Last summer I was the photographer for our church’s mission trip to Honduras. I did other things too, including sharing my story at a youth prison, prayer walks around a local community, and speaking at a pastor’s equipping event.

Each night our team would meet with the ministry leader for a briefing on the next day’s plans. The next to the last day, we were scheduled to participate in a medical mission’s ministry that had been in Tegucigalpa for several days. Folks were assigned to a variety of areas such as evangelism, prayer, and children’s hair care.

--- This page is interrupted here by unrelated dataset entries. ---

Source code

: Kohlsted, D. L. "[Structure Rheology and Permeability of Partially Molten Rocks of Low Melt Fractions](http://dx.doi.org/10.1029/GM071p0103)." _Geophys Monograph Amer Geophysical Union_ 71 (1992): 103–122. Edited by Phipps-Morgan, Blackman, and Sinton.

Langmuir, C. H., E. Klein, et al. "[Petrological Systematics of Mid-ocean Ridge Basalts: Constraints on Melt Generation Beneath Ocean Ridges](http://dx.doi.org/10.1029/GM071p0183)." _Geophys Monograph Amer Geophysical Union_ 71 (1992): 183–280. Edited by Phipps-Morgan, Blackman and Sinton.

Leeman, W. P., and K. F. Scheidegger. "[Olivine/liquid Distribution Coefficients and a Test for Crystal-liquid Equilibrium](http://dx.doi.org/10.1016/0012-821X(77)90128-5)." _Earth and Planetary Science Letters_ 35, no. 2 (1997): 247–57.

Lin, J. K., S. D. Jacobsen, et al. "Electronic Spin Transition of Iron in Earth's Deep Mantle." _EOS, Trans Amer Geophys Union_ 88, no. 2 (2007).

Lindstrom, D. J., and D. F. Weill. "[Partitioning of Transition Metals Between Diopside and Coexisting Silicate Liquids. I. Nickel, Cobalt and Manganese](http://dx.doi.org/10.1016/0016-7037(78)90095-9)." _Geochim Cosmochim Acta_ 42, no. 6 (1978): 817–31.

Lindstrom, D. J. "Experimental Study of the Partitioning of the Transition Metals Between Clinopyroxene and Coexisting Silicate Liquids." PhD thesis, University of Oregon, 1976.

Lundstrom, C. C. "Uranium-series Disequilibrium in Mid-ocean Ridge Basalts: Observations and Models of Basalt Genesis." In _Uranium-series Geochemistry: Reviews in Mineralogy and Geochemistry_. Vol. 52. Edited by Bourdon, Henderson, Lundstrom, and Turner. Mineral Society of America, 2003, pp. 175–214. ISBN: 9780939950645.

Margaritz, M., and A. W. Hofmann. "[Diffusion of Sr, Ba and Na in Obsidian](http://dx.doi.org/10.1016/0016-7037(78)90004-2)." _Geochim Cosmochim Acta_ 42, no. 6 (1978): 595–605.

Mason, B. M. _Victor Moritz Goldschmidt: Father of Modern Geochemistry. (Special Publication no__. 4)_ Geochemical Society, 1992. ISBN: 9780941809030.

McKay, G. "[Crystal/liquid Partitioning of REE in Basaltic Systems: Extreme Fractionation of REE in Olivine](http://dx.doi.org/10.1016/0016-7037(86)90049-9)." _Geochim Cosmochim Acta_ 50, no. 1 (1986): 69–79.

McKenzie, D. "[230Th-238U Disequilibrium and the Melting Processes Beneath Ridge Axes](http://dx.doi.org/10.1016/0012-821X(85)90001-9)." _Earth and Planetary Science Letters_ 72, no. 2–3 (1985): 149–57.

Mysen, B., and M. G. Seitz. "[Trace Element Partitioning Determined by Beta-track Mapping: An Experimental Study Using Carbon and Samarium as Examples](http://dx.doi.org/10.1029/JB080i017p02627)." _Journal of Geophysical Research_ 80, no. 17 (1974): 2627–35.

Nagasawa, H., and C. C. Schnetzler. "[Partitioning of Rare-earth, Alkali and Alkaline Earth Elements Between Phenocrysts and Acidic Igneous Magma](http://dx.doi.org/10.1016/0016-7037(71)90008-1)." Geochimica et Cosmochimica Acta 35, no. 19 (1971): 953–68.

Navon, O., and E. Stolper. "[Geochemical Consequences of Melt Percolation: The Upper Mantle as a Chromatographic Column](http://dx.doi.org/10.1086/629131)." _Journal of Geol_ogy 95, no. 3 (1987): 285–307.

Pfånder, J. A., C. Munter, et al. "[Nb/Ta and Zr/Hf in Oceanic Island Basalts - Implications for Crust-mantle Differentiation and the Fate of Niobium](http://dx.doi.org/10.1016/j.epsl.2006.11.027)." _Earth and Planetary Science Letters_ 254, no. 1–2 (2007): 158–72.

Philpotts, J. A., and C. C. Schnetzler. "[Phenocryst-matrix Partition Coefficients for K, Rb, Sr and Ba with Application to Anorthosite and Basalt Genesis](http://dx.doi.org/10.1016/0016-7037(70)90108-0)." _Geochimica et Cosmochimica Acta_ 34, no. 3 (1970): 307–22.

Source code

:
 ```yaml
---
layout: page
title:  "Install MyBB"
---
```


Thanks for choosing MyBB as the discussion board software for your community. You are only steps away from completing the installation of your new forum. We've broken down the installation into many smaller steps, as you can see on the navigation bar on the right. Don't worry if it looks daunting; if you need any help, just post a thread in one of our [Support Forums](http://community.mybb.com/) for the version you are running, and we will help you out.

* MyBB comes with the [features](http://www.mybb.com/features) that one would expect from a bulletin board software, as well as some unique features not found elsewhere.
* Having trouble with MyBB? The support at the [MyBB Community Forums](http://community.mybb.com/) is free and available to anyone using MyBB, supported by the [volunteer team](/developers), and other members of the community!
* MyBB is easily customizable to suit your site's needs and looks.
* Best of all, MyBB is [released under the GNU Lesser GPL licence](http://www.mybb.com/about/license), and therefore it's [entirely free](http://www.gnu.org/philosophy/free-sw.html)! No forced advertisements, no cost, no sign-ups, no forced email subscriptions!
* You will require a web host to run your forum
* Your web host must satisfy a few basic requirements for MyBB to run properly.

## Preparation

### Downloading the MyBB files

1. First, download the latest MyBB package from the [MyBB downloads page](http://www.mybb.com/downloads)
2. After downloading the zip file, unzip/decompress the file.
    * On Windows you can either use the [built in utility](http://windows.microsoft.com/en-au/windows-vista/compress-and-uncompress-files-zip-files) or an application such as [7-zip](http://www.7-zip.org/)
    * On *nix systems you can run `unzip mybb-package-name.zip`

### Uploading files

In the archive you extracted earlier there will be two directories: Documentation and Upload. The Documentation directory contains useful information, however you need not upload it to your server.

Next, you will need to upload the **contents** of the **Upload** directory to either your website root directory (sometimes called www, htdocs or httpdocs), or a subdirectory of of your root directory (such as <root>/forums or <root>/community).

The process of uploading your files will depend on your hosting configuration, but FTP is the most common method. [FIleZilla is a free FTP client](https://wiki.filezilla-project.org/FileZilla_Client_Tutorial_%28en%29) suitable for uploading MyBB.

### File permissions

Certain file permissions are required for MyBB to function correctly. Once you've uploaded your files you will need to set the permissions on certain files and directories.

Our team sacrificially chose where they would serve, and when the leader mentioned that working with the children would involve ridding them of hair lice, I cringed. Don’t pick me, I thought. Our leader looked right at me and said, “Leigh, I want you to take pictures.” I breathed a sigh of relief. I mean, it was lice. I didn’t want to get dirty.

When we arrived at the medical mission site, our leader said more folks were needed in the de-lousing area. My friend spoke up and said “I’ll go.” I decided to follow. Should make for great photos, I thought to myself.

As we entered the children’s area, kids were lined up waiting for their hair to be treated. I was sickened at the thought of my shrinking back. Who did I think I was?

I put my camera bag down and said I would help. As I treated my first little girl of the day, I was still a bit freaked out by the whole thing. And then I saw her; the cutest little girl ever. Her hair was wild and thick. It would take an hour to comb her out.

As she stepped up to my “station”, she smiled at me and in that moment, I was wrecked. I was looking into the eyes of an innocent child. I pulled off the plastic gloves and treated the little girl’s hair with tenderness and humility. I felt like I was the one who needed cleansing–of a deeper kind.

And just like that, my perspective changed. I stepped into the messiness. As Jeff Goins says in his book Wrecked: When A Broken World Slams into Your Comfortable Life, “If we want to understand the secret to living a good life…we have to get dirty. We cannot be afraid of the cost, of getting stained with someone else’s filth.”

I have a picture of that little girl in my prayer room. When I’m feeling apathetic or bored,  I look at her and smile. She helped me get “clean” that day.